* Begin *

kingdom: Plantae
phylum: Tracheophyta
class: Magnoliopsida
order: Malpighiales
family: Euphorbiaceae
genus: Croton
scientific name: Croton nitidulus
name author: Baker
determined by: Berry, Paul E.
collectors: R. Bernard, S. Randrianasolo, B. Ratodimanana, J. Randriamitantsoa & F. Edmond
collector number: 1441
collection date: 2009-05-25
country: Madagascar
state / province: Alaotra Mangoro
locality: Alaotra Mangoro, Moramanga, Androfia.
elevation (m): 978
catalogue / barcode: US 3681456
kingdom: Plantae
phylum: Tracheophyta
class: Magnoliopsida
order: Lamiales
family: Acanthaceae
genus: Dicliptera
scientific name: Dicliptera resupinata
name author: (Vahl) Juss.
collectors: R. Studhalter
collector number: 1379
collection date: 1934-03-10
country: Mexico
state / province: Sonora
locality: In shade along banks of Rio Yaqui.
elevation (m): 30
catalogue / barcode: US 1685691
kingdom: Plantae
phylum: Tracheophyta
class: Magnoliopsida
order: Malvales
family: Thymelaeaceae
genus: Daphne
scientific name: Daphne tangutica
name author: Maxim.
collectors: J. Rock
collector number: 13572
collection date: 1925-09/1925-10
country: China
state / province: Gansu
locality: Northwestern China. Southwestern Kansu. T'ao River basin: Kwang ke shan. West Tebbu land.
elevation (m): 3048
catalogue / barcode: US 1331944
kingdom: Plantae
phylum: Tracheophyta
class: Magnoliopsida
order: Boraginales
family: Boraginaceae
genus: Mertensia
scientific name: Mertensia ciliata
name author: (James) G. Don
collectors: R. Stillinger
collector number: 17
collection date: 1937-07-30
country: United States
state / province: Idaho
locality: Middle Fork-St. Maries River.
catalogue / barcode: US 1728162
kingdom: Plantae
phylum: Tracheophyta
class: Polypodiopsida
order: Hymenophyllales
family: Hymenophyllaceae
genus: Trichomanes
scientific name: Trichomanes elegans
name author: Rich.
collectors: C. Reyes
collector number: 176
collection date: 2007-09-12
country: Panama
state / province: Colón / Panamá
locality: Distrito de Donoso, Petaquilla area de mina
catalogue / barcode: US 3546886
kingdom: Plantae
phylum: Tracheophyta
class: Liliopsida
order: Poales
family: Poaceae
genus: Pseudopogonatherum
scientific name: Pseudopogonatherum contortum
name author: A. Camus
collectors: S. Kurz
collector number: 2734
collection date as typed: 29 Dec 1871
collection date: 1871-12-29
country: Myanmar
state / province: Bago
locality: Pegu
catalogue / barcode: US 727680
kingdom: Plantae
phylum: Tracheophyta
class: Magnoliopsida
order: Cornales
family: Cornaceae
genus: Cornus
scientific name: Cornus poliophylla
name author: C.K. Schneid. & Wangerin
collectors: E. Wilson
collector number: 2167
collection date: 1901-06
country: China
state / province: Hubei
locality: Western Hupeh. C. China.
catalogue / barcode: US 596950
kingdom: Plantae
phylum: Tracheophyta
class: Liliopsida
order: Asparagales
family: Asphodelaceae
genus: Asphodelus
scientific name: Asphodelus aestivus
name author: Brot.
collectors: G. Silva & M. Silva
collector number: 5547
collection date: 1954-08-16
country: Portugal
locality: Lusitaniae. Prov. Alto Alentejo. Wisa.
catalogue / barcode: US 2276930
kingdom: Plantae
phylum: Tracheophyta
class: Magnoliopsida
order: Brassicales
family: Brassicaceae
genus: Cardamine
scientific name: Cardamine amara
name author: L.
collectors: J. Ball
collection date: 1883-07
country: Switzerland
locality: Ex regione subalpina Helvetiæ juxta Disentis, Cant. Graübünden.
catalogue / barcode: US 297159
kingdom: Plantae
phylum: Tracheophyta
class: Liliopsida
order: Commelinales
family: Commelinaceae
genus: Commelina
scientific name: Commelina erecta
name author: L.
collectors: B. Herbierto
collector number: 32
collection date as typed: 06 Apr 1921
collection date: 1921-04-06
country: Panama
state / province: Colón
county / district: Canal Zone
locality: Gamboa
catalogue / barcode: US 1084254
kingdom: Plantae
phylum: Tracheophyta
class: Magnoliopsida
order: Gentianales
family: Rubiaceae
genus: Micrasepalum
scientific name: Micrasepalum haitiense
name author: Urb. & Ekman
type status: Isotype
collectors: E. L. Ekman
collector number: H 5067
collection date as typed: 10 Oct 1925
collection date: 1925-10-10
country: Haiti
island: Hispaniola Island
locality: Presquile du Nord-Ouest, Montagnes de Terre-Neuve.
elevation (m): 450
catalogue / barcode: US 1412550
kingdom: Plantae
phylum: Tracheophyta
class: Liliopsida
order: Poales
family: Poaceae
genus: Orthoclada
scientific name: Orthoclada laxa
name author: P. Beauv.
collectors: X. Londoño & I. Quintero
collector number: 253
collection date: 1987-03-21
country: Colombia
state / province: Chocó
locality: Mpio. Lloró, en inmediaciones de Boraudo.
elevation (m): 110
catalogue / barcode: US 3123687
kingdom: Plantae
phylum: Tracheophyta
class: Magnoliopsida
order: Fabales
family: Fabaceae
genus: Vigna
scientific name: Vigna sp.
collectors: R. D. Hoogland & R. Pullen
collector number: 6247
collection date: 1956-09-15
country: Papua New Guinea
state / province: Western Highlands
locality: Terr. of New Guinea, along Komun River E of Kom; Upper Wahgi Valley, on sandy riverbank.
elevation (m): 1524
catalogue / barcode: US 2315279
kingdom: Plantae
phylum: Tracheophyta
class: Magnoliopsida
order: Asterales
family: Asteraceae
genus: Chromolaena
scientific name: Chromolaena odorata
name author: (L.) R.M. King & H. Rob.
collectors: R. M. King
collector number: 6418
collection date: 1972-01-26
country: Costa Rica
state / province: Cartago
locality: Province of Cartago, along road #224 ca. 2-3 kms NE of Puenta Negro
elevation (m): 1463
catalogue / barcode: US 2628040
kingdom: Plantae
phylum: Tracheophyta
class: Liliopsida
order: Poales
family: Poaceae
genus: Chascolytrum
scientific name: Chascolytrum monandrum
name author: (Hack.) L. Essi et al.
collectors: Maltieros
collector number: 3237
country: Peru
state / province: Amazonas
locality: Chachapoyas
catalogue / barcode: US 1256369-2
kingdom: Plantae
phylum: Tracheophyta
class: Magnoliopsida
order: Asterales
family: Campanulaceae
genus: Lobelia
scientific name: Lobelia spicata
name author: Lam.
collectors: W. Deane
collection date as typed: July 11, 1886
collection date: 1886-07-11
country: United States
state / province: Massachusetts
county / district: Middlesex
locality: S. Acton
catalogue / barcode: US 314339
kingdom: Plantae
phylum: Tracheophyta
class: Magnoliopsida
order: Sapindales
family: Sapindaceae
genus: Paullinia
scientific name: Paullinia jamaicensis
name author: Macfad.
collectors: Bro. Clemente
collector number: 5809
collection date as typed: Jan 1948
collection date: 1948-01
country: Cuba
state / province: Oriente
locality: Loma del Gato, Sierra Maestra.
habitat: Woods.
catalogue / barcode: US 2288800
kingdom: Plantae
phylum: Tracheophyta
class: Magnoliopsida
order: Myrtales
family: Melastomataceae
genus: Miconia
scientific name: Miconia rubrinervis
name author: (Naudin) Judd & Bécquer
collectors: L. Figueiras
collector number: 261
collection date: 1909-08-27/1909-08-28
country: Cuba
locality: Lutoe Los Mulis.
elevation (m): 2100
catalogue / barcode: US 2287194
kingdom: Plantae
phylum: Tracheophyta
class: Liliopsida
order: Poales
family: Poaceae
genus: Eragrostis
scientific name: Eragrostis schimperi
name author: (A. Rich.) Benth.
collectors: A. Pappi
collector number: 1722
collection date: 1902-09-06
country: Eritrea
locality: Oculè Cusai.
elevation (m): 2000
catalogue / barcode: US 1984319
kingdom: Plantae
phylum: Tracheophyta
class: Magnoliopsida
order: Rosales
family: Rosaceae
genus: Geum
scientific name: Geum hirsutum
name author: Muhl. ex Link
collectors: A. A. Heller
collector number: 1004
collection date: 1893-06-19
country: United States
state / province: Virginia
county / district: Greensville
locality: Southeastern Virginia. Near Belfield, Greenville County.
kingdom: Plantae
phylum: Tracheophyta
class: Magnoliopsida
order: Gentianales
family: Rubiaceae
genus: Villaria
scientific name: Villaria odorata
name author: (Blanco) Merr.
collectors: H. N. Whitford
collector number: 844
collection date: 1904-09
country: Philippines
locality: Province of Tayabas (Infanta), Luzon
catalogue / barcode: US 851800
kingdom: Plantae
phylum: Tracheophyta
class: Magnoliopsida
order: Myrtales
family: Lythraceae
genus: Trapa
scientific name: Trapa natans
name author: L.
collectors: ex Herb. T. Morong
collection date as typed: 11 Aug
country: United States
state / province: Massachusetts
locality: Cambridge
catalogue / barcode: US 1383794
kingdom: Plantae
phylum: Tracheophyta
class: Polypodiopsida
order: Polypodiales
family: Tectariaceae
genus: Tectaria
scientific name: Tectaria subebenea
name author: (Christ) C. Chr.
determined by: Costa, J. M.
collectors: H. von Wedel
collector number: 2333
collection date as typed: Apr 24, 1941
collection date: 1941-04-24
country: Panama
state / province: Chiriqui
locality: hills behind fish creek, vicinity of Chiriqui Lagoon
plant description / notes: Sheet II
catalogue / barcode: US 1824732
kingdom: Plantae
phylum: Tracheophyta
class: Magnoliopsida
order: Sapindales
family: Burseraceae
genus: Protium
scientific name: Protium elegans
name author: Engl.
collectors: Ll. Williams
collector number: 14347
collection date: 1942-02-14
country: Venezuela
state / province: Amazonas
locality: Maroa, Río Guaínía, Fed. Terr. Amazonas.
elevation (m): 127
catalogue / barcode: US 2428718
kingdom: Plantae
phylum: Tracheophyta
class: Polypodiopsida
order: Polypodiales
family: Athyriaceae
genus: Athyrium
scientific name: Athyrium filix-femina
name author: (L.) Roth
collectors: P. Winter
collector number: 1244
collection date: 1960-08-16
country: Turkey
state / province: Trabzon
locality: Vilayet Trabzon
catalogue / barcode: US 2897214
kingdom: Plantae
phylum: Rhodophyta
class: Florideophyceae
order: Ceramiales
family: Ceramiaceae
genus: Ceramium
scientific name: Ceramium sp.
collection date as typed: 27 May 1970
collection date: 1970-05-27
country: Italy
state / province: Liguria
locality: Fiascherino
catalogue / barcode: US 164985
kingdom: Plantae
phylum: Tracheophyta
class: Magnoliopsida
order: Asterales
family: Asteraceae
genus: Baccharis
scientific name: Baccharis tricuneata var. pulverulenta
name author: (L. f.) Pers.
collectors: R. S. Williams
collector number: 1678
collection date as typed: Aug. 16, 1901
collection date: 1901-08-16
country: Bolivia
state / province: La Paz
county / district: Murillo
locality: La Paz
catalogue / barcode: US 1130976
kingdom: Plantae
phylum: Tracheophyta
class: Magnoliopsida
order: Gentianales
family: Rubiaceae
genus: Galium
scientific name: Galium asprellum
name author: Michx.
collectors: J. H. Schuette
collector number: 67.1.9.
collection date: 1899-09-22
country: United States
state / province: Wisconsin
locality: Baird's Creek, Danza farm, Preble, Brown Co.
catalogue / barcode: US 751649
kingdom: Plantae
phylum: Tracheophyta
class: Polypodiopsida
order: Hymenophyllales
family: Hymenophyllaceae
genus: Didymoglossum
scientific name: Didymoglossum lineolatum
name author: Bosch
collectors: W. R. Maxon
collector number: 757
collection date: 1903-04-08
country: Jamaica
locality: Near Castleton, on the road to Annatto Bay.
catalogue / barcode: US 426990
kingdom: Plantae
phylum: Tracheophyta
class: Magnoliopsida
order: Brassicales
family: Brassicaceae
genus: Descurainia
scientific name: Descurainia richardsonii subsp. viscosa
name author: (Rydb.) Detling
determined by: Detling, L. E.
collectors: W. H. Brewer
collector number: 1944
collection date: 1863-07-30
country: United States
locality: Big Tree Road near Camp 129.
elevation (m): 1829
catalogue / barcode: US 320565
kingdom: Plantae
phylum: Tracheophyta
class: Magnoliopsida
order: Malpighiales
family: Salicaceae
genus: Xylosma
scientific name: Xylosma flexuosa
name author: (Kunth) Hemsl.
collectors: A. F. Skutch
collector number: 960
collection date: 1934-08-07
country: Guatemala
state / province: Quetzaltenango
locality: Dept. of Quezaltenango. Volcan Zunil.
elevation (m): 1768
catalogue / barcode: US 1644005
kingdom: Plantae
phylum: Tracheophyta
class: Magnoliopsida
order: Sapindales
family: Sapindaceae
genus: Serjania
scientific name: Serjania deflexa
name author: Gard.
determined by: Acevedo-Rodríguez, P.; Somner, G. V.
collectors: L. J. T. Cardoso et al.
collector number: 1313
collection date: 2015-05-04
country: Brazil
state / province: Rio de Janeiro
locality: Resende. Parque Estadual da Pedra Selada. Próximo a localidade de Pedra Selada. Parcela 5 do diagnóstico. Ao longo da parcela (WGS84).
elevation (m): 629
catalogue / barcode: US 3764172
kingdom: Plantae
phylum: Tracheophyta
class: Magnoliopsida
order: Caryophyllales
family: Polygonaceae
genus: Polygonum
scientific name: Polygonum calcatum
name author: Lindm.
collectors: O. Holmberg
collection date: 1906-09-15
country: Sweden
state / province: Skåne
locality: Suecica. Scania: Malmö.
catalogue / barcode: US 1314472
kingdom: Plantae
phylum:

* End *

◆ EXERCISE OBJECTIVE: Can you render the lines of the records as a Markdown table with the columns Row and Line, leaving out blank lines? Begin at the line that has "state / province: Quetzaltenango" and stop after the line that has "collectors: L. J. T. Cardoso et al.".

◆ TASK RESULT:
| Row | Line |
|---|---|
| 1 | state / province: Quetzaltenango |
| 2 | locality: Dept. of Quezaltenango. Volcan Zunil. |
| 3 | elevation (m): 1768 |
| 4 | catalogue / barcode: US 1644005 |
| 5 | kingdom: Plantae |
| 6 | phylum: Tracheophyta |
| 7 | class: Magnoliopsida |
| 8 | order: Sapindales |
| 9 | family: Sapindaceae |
| 10 | genus: Serjania |
| 11 | scientific name: Serjania deflexa |
| 12 | name author: Gard. |
| 13 | determined by: Acevedo-Rodríguez, P.; Somner, G. V. |
| 14 | collectors: L. J. T. Cardoso et al. |